This blog focuses on the ZOODLE word ‘CAMPY’.
Campylobacter – known by those like myself who work on it everyday as ‘Campy’ – is a motile bacterium. By that, we mean it is a tiny, single-celled organism that can move. Under the microscope it often looks like a helical worm with a long thin tail (its ‘flagella’).
It is one of the four most common causes of diarrhoeal disease in people.
The illness it can cause, campylobacteriosis, normally gets better of itself with no long-term effects. However, severe diarrhoea in low-income countries can result in death, especially in the elderly, immune-suppressed and in children. Campylobacter infection also occasionally causes serious complications, such as irritable bowel syndrome, temporary paralysis, arthritis and Guillain-Barré syndrome, a rare condition in which a person’s immune system is triggered by an infection that leads to muscle weakness or sometimes paralysis.
In addition, because it is gram-negative, it can easily acquire and spread resistance strains to multiple antimicrobial drugs. Although infection with Campylobacter is generally self-limiting in people, and treatment is not given, those with underlying health conditions or otherwise vulnerable may be prescribed antibiotics, the most common being fluoroquinolones and macrolides. These drugs are also commonly used in agricultural practices, with strong evidence that this combination has led to the emergence of antimicrobial resistant Campylobacter strains. With a rise in antimicrobial resistance (AMR), the treatment of Campylobacter is becoming more difficult.
All this means that Campylobacter is viewed as an important public health hazard by the World Health Organization (WHO).
Eating highly contaminated and undercooked or raw poultry is a major risk factor for becoming ill with Campylobacter. Beef, offal and other meat products can also be contaminated during processing or from unhygienic practices.
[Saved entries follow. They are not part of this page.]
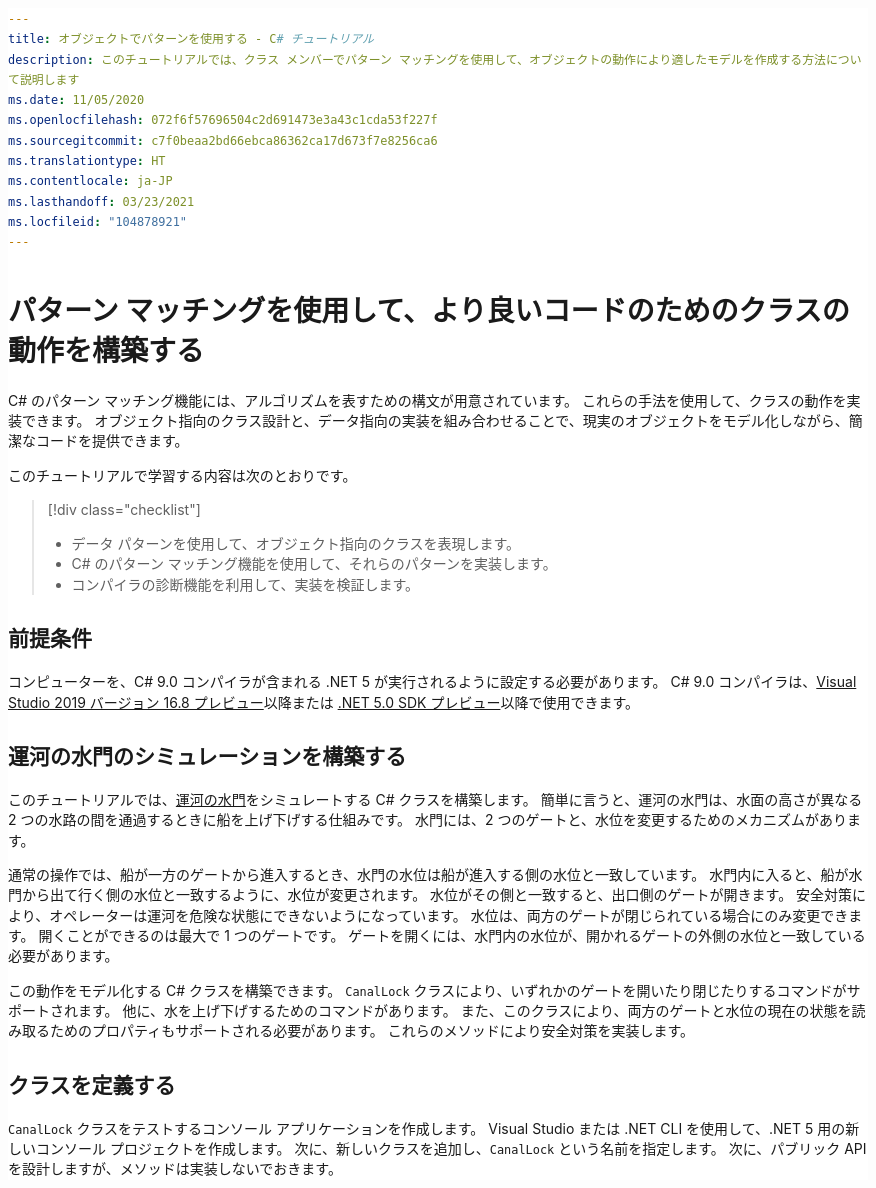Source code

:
 ```yaml
---
title: オブジェクトでパターンを使用する - C# チュートリアル
description: このチュートリアルでは、クラス メンバーでパターン マッチングを使用して、オブジェクトの動作により適したモデルを作成する方法について説明します
ms.date: 11/05/2020
ms.openlocfilehash: 072f6f57696504c2d691473e3a43c1cda53f227f
ms.sourcegitcommit: c7f0beaa2bd66ebca86362ca17d673f7e8256ca6
ms.translationtype: HT
ms.contentlocale: ja-JP
ms.lasthandoff: 03/23/2021
ms.locfileid: "104878921"
---
```

# <a name="use-pattern-matching-to-build-your-class-behavior-for-better-code"></a>パターン マッチングを使用して、より良いコードのためのクラスの動作を構築する

C# のパターン マッチング機能には、アルゴリズムを表すための構文が用意されています。 これらの手法を使用して、クラスの動作を実装できます。 オブジェクト指向のクラス設計と、データ指向の実装を組み合わせることで、現実のオブジェクトをモデル化しながら、簡潔なコードを提供できます。

このチュートリアルで学習する内容は次のとおりです。

> [!div class="checklist"]
>
> - データ パターンを使用して、オブジェクト指向のクラスを表現します。
> - C# のパターン マッチング機能を使用して、それらのパターンを実装します。
> - コンパイラの診断機能を利用して、実装を検証します。

## <a name="prerequisites"></a>前提条件

コンピューターを、C# 9.0 コンパイラが含まれる .NET 5 が実行されるように設定する必要があります。 C# 9.0 コンパイラは、[Visual Studio 2019 バージョン 16.8 プレビュー](https://visualstudio.microsoft.com/vs/preview/)以降または [.NET 5.0 SDK プレビュー](https://dotnet.microsoft.com/download/dotnet/5.0)以降で使用できます。

## <a name="build-a-simulation-of-a-canal-lock"></a>運河の水門のシミュレーションを構築する

このチュートリアルでは、[運河の水門](https://en.wikipedia.org/wiki/Lock_(water_navigation))をシミュレートする C# クラスを構築します。 簡単に言うと、運河の水門は、水面の高さが異なる 2 つの水路の間を通過するときに船を上げ下げする仕組みです。 水門には、2 つのゲートと、水位を変更するためのメカニズムがあります。

通常の操作では、船が一方のゲートから進入するとき、水門の水位は船が進入する側の水位と一致しています。 水門内に入ると、船が水門から出て行く側の水位と一致するように、水位が変更されます。 水位がその側と一致すると、出口側のゲートが開きます。 安全対策により、オペレーターは運河を危険な状態にできないようになっています。 水位は、両方のゲートが閉じられている場合にのみ変更できます。 開くことができるのは最大で 1 つのゲートです。 ゲートを開くには、水門内の水位が、開かれるゲートの外側の水位と一致している必要があります。

この動作をモデル化する C# クラスを構築できます。 `CanalLock` クラスにより、いずれかのゲートを開いたり閉じたりするコマンドがサポートされます。 他に、水を上げ下げするためのコマンドがあります。 また、このクラスにより、両方のゲートと水位の現在の状態を読み取るためのプロパティもサポートされる必要があります。 これらのメソッドにより安全対策を実装します。

## <a name="define-a-class"></a>クラスを定義する

`CanalLock` クラスをテストするコンソール アプリケーションを作成します。 Visual Studio または .NET CLI を使用して、.NET 5 用の新しいコンソール プロジェクトを作成します。 次に、新しいクラスを追加し、`CanalLock` という名前を指定します。 次に、パブリック API を設計しますが、メソッドは実装しないでおきます。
Campylobacteriosis also follows a seasonal pattern, with more cases occurring during the summer months than in the winter. Other factors, such as international travel and exposure to animals in the food chain by e.g., farmers, have also been highlighted with altered risk of Campylobacter infection.
Research into the poultry production and distribution network in resource-limited countries is important as it can identify the risk factors associated with the sources of Campylobacter and suggest preventive measures to safeguard public health from this zoonotic pathogen.
The large scale of human disease globally since Campylobacter’s discovery in the 1970s has led to the development of many surveillance programmes to track the origin and spread of Campylobacter, particularly in developed countries. By understanding the transmission route of the bacteria from ‘farm to fork’ and what is likely to increase the risk of contamination in the food chain, better intervention methods can be proposed and tested with the aim of reducing infections in people.
Improved hygiene processes during slaughter, meat processing and packaging, as well as at retail, are all areas which can be improved upon.
There are two primary species of Campylobacter which cause clinical disease, C. jejuni and C. coli. Typing of Campylobacter has traditionally been used to differentiate the species, as well as to attribute the primary source of infection, i.e., if the infection was likely to occur from a chicken over a pig or cattle source.
From this, outbreaks can be monitored, and associations made to understand the bacteria’s spread, a combination of which can be used to mitigate and control infections.
The Hub has been supporting research activities to identify the risk association of Campylobacter across poultry production and distribution networks in Bangladesh, India and Vietnam, and the public health impacts attributed to such risk-linkage. This effort will not only generate baseline information on the public health impact of poultry-borne Campylobacter, but also be the first step to introducing a One Health surveillance for this important zoonotic pathogen in South and Southeast Asian countries.
Collaboration between scientists in our study countries and those in UK institutions will further help detail genetic information of strains of the pathogen circulating in South and Southeast Asia, along with their antimicrobial resistance profiles. Such collaboration will further support the development of preventive strategies to reduce the risk of campylobacteriosis in people by addressing the poultry-borne risks identified, and potentially via vaccine development too.